- [EXERCISE REQUIREMENTS]: Once you have read the records, output them exactly.

[Saved data entries]
== == ==

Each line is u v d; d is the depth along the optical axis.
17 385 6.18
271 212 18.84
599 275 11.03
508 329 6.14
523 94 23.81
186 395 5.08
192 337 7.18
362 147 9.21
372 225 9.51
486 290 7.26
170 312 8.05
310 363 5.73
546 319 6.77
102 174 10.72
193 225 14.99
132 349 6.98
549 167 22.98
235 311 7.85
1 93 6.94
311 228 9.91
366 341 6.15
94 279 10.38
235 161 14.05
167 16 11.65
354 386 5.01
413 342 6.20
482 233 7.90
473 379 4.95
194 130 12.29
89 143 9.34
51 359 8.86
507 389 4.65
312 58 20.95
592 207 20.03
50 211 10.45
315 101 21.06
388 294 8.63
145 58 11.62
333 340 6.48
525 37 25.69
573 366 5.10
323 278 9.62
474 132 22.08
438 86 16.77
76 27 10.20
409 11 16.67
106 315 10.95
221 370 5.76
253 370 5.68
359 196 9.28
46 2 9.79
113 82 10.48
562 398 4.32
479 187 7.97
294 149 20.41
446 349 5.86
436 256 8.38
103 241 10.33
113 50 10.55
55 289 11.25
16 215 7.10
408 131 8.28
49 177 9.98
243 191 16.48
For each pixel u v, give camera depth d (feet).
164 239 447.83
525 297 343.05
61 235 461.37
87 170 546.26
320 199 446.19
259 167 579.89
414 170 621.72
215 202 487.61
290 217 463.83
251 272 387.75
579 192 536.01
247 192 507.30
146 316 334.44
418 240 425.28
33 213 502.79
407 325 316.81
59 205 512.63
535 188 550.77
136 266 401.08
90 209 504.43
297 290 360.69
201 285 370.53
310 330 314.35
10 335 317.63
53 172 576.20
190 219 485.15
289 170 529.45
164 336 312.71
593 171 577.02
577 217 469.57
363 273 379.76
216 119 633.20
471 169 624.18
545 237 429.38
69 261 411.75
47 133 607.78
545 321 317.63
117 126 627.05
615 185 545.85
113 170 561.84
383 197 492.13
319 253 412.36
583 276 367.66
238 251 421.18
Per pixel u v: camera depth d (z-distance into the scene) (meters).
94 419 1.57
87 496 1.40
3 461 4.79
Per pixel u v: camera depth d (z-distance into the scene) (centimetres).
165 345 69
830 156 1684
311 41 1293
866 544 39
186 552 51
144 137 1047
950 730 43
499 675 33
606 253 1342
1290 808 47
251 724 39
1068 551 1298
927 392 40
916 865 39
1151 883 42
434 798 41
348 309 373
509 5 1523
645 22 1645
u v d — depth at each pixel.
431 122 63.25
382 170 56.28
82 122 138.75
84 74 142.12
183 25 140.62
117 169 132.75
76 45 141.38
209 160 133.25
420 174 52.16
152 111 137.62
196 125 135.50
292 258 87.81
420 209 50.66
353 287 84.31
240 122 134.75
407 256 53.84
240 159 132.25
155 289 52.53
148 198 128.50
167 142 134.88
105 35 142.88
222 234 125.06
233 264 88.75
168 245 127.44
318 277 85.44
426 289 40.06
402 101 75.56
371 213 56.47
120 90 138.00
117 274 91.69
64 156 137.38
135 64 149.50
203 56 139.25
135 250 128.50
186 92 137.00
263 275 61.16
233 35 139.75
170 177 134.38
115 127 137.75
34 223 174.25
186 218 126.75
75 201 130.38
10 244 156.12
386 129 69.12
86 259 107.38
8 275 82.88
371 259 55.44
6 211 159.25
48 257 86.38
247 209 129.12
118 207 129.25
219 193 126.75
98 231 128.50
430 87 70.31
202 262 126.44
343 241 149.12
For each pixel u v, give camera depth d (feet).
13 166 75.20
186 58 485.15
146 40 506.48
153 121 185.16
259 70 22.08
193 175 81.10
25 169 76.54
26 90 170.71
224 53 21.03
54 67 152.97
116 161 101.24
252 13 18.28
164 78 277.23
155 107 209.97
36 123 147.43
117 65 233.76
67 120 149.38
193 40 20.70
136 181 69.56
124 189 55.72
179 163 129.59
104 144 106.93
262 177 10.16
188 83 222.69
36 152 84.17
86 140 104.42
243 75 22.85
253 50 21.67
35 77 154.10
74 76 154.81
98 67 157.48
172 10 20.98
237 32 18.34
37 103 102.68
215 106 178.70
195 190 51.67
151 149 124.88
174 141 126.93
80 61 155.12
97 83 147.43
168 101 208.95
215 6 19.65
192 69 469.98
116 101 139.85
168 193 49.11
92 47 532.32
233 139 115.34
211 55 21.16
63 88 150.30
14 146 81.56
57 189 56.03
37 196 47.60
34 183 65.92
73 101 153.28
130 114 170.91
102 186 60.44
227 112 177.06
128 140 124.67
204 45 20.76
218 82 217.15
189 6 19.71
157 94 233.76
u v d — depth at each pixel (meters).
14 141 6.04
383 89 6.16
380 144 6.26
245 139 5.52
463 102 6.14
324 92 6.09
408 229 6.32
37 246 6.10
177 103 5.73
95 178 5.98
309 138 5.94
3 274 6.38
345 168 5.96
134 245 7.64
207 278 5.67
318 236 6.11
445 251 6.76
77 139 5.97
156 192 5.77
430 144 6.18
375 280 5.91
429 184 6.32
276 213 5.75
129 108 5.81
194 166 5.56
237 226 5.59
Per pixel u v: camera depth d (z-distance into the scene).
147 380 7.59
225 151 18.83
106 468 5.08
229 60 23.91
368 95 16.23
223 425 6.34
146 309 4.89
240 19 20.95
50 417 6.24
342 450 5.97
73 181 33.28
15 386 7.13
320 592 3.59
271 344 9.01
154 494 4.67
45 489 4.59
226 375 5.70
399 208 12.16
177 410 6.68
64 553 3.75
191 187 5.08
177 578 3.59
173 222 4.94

== == ==

- [RESPONSE TO THIS EXERCISE]:
Each line is u v d; d is the depth along the optical axis.
17 385 6.18
271 212 18.84
599 275 11.03
508 329 6.14
523 94 23.81
186 395 5.08
192 337 7.18
362 147 9.21
372 225 9.51
486 290 7.26
170 312 8.05
310 363 5.73
546 319 6.77
102 174 10.72
193 225 14.99
132 349 6.98
549 167 22.98
235 311 7.85
1 93 6.94
311 228 9.91
366 341 6.15
94 279 10.38
235 161 14.05
167 16 11.65
354 386 5.01
413 342 6.20
482 233 7.90
473 379 4.95
194 130 12.29
89 143 9.34
51 359 8.86
507 389 4.65
312 58 20.95
592 207 20.03
50 211 10.45
315 101 21.06
388 294 8.63
145 58 11.62
333 340 6.48
525 37 25.69
573 366 5.10
323 278 9.62
474 132 22.08
438 86 16.77
76 27 10.20
409 11 16.67
106 315 10.95
221 370 5.76
253 370 5.68
359 196 9.28
46 2 9.79
113 82 10.48
562 398 4.32
479 187 7.97
294 149 20.41
446 349 5.86
436 256 8.38
103 241 10.33
113 50 10.55
55 289 11.25
16 215 7.10
408 131 8.28
49 177 9.98
243 191 16.48
For each pixel u v, give camera depth d (feet).
164 239 447.83
525 297 343.05
61 235 461.37
87 170 546.26
320 199 446.19
259 167 579.89
414 170 621.72
215 202 487.61
290 217 463.83
251 272 387.75
579 192 536.01
247 192 507.30
146 316 334.44
418 240 425.28
33 213 502.79
407 325 316.81
59 205 512.63
535 188 550.77
136 266 401.08
90 209 504.43
297 290 360.69
201 285 370.53
310 330 314.35
10 335 317.63
53 172 576.20
190 219 485.15
289 170 529.45
164 336 312.71
593 171 577.02
577 217 469.57
363 273 379.76
216 119 633.20
471 169 624.18
545 237 429.38
69 261 411.75
47 133 607.78
545 321 317.63
117 126 627.05
615 185 545.85
113 170 561.84
383 197 492.13
319 253 412.36
583 276 367.66
238 251 421.18
Per pixel u v: camera depth d (z-distance into the scene) (meters).
94 419 1.57
87 496 1.40
3 461 4.79
Per pixel u v: camera depth d (z-distance into the scene) (centimetres).
165 345 69
830 156 1684
311 41 1293
866 544 39
186 552 51
144 137 1047
950 730 43
499 675 33
606 253 1342
1290 808 47
251 724 39
1068 551 1298
927 392 40
916 865 39
1151 883 42
434 798 41
348 309 373
509 5 1523
645 22 1645
u v d — depth at each pixel.
431 122 63.25
382 170 56.28
82 122 138.75
84 74 142.12
183 25 140.62
117 169 132.75
76 45 141.38
209 160 133.25
420 174 52.16
152 111 137.62
196 125 135.50
292 258 87.81
420 209 50.66
353 287 84.31
240 122 134.75
407 256 53.84
240 159 132.25
155 289 52.53
148 198 128.50
167 142 134.88
105 35 142.88
222 234 125.06
233 264 88.75
168 245 127.44
318 277 85.44
426 289 40.06
402 101 75.56
371 213 56.47
120 90 138.00
117 274 91.69
64 156 137.38
135 64 149.50
203 56 139.25
135 250 128.50
186 92 137.00
263 275 61.16
233 35 139.75
170 177 134.38
115 127 137.75
34 223 174.25
186 218 126.75
75 201 130.38
10 244 156.12
386 129 69.12
86 259 107.38
8 275 82.88
371 259 55.44
6 211 159.25
48 257 86.38
247 209 129.12
118 207 129.25
219 193 126.75
98 231 128.50
430 87 70.31
202 262 126.44
343 241 149.12
For each pixel u v, give camera depth d (feet).
13 166 75.20
186 58 485.15
146 40 506.48
153 121 185.16
259 70 22.08
193 175 81.10
25 169 76.54
26 90 170.71
224 53 21.03
54 67 152.97
116 161 101.24
252 13 18.28
164 78 277.23
155 107 209.97
36 123 147.43
117 65 233.76
67 120 149.38
193 40 20.70
136 181 69.56
124 189 55.72
179 163 129.59
104 144 106.93
262 177 10.16
188 83 222.69
36 152 84.17
86 140 104.42
243 75 22.85
253 50 21.67
35 77 154.10
74 76 154.81
98 67 157.48
172 10 20.98
237 32 18.34
37 103 102.68
215 106 178.70
195 190 51.67
151 149 124.88
174 141 126.93
80 61 155.12
97 83 147.43
168 101 208.95
215 6 19.65
192 69 469.98
116 101 139.85
168 193 49.11
92 47 532.32
233 139 115.34
211 55 21.16
63 88 150.30
14 146 81.56
57 189 56.03
37 196 47.60
34 183 65.92
73 101 153.28
130 114 170.91
102 186 60.44
227 112 177.06
128 140 124.67
204 45 20.76
218 82 217.15
189 6 19.71
157 94 233.76
u v d — depth at each pixel (meters).
14 141 6.04
383 89 6.16
380 144 6.26
245 139 5.52
463 102 6.14
324 92 6.09
408 229 6.32
37 246 6.10
177 103 5.73
95 178 5.98
309 138 5.94
3 274 6.38
345 168 5.96
134 245 7.64
207 278 5.67
318 236 6.11
445 251 6.76
77 139 5.97
156 192 5.77
430 144 6.18
375 280 5.91
429 184 6.32
276 213 5.75
129 108 5.81
194 166 5.56
237 226 5.59
Per pixel u v: camera depth d (z-distance into the scene).
147 380 7.59
225 151 18.83
106 468 5.08
229 60 23.91
368 95 16.23
223 425 6.34
146 309 4.89
240 19 20.95
50 417 6.24
342 450 5.97
73 181 33.28
15 386 7.13
320 592 3.59
271 344 9.01
154 494 4.67
45 489 4.59
226 375 5.70
399 208 12.16
177 410 6.68
64 553 3.75
191 187 5.08
177 578 3.59
173 222 4.94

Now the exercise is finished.